4. The 4 winners are then the national playoff. Many years a total underdog that started the playoffs outside the Top 10 or even the Top 20 will make it. That's a good thing (our "Cinderella Story").

5. I wouldn't even seed these teams in a traditional way. PAC and B1G champs should play each other in the Rose Bowl (Los Angeles). SEC and ACC champs should play each other in the Peach Bowl (Atlanta).

6. Then, championship game would be those winners on a rotation between the Cotton (Dallas), Orange (Miami), Fiesta (Phoenix) and Sugar (New Orleans) sites.

7. This is actually a 16-team playoff and I believe every program in the country would think it had a chance to make the tournament (only have to finish Top 4 in your conference), every region would be well represented for viewership every year, you'd have some Cinderella years, and at the end you'd crown a champion it would be hard to argue with being deserving.

8. To your earlier concern, @Jens1893 , this would actually reduce the number of games a team might potentially play. Everybody still plays 12 in the regular season. Another 8 teams would play 13 (conf semi losers), another 4 would play 14 (conf final losers), another 2 would play 15 (conf final losers) and then 2 would play 16 (championship game attendees).

9. Because this would likely kill the bowl games, I think it would justify adding a pre-season scrimmage or two against FCS level teams to further increase revenues with those extra events added to the season ticket packages -- which would save football finances at those lower levels as an additional benefit because of the big paydays for visiting. There would have to be a rule that no FCS opponents are allowed on the regular season schedules.

10. A really nice side benefit here is that there wouldn't be a reason to care about unbalanced schedules, who a team avoided during its conference slate, whether the conference played 8 or 9 conference games in the regular season, or whether a team played all P5 opponents in the non-conference or all G5 opponents or whatever. It would all be about being ranked high enough to make your conference tourney and then winning it to get into the Final Four.

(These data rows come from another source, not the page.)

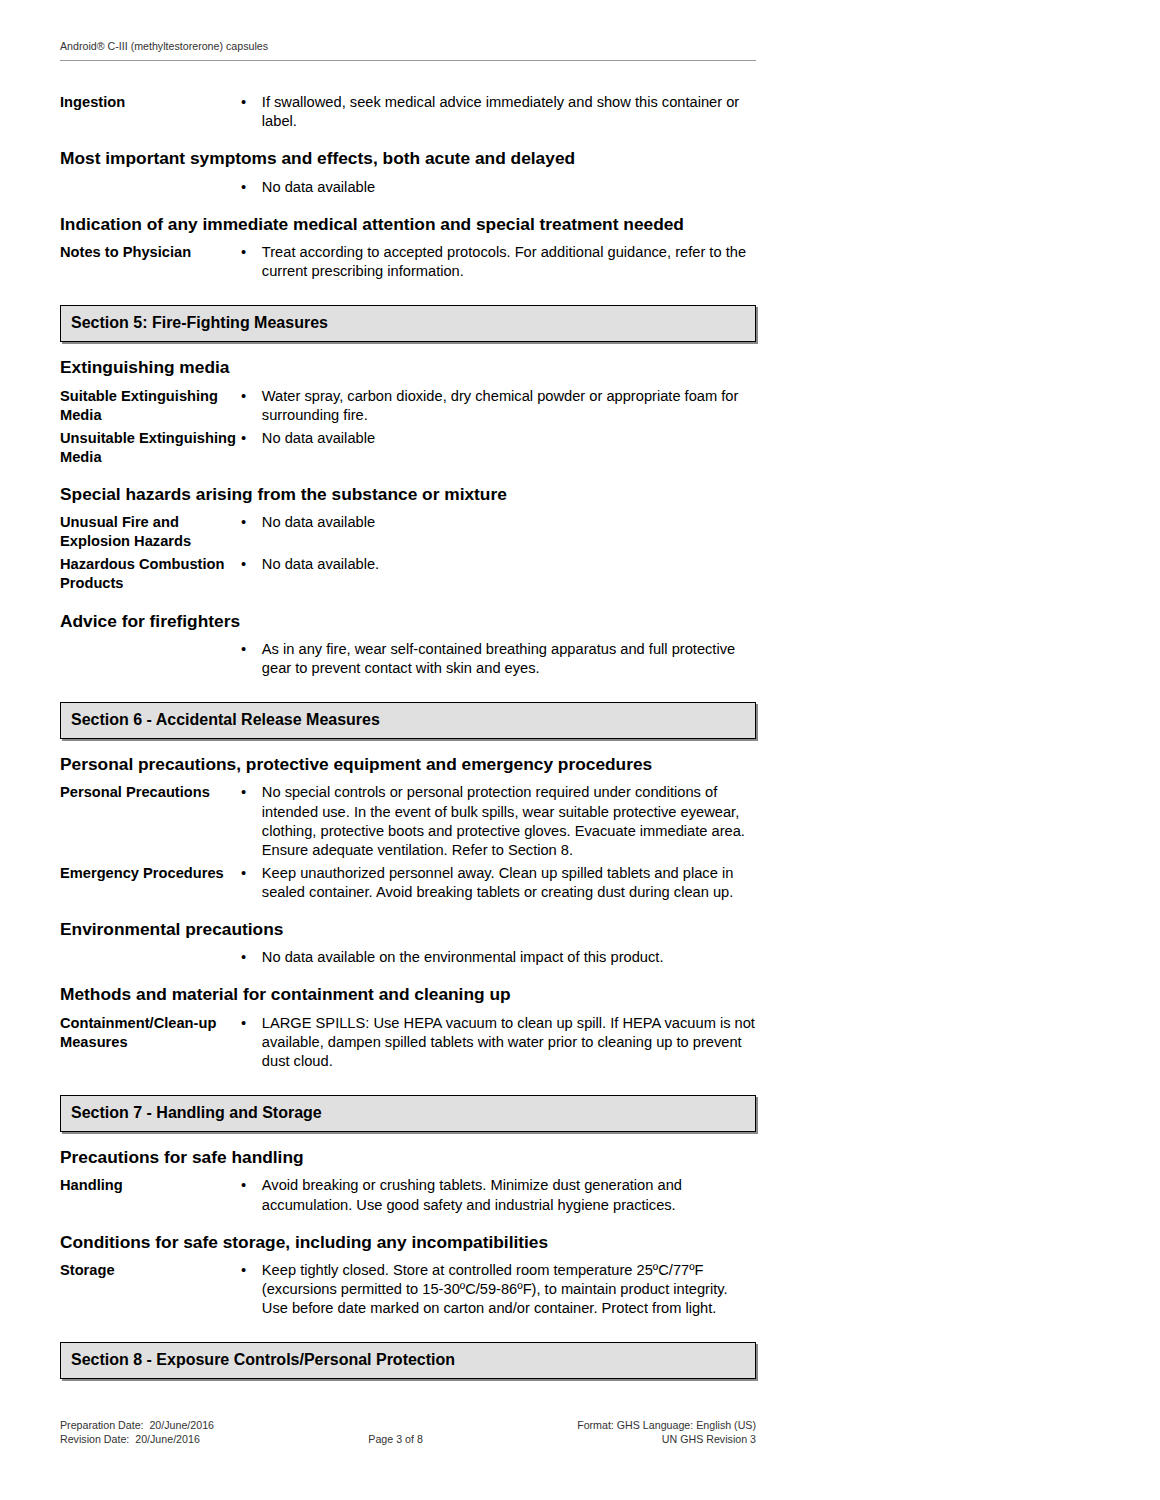Android® C-III (methyltestorerone) capsules
| Ingestion | • | If swallowed, seek medical advice immediately and show this container or label. |
Most important symptoms and effects, both acute and delayed
| | • | No data available |
Indication of any immediate medical attention and special treatment needed
| Notes to Physician | • | Treat according to accepted protocols. For additional guidance, refer to the current prescribing information. |
Section 5: Fire-Fighting Measures
Extinguishing media
| Suitable Extinguishing Media | • | Water spray, carbon dioxide, dry chemical powder or appropriate foam for surrounding fire. |
| Unsuitable Extinguishing Media | • | No data available |
Special hazards arising from the substance or mixture
| Unusual Fire and Explosion Hazards | • | No data available |
| Hazardous Combustion Products | • | No data available. |
Advice for firefighters
| | • | As in any fire, wear self-contained breathing apparatus and full protective gear to prevent contact with skin and eyes. |
Section 6 - Accidental Release Measures
Personal precautions, protective equipment and emergency procedures
| Personal Precautions | • | No special controls or personal protection required under conditions of intended use. In the event of bulk spills, wear suitable protective eyewear, clothing, protective boots and protective gloves. Evacuate immediate area. Ensure adequate ventilation. Refer to Section 8. |
| Emergency Procedures | • | Keep unauthorized personnel away. Clean up spilled tablets and place in sealed container. Avoid breaking tablets or creating dust during clean up. |
Environmental precautions
| | • | No data available on the environmental impact of this product. |
Methods and material for containment and cleaning up
| Containment/Clean-up Measures | • | LARGE SPILLS: Use HEPA vacuum to clean up spill. If HEPA vacuum is not available, dampen spilled tablets with water prior to cleaning up to prevent dust cloud. |
Section 7 - Handling and Storage
Precautions for safe handling
| Handling | • | Avoid breaking or crushing tablets. Minimize dust generation and accumulation. Use good safety and industrial hygiene practices. |
Conditions for safe storage, including any incompatibilities
| Storage | • | Keep tightly closed. Store at controlled room temperature 25ºC/77ºF (excursions permitted to 15-30ºC/59-86ºF), to maintain product integrity. Use before date marked on carton and/or container. Protect from light. |
Section 8 - Exposure Controls/Personal Protection
Preparation Date: 20/June/2016
Revision Date: 20/June/2016
Page 3 of 8
Format: GHS Language: English (US)
UN GHS Revision 3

This is far too well thought out and sensible for it to ever be remotely considered. Congrats, nik!
 
Argument is that having a 4-team playoff can result in major regionalization of the teams playing which is a ratings killer versus what it would be with all regions participating like you have with the basketball tournament. Expectation is that it goes to 8 teams before the current contract is up.

He doesn’t get a vote. Rose Bowl and Sugar ratings through the roof. Commissioners, Swarbuck and CFP execs very happy with the product and buzz that four teams creates. And besides, those same Commissioners are not going to give up their CCGs so the playoff can be expanded. Ain’t gonna happen anytime soon. At least 6 more years of four teams.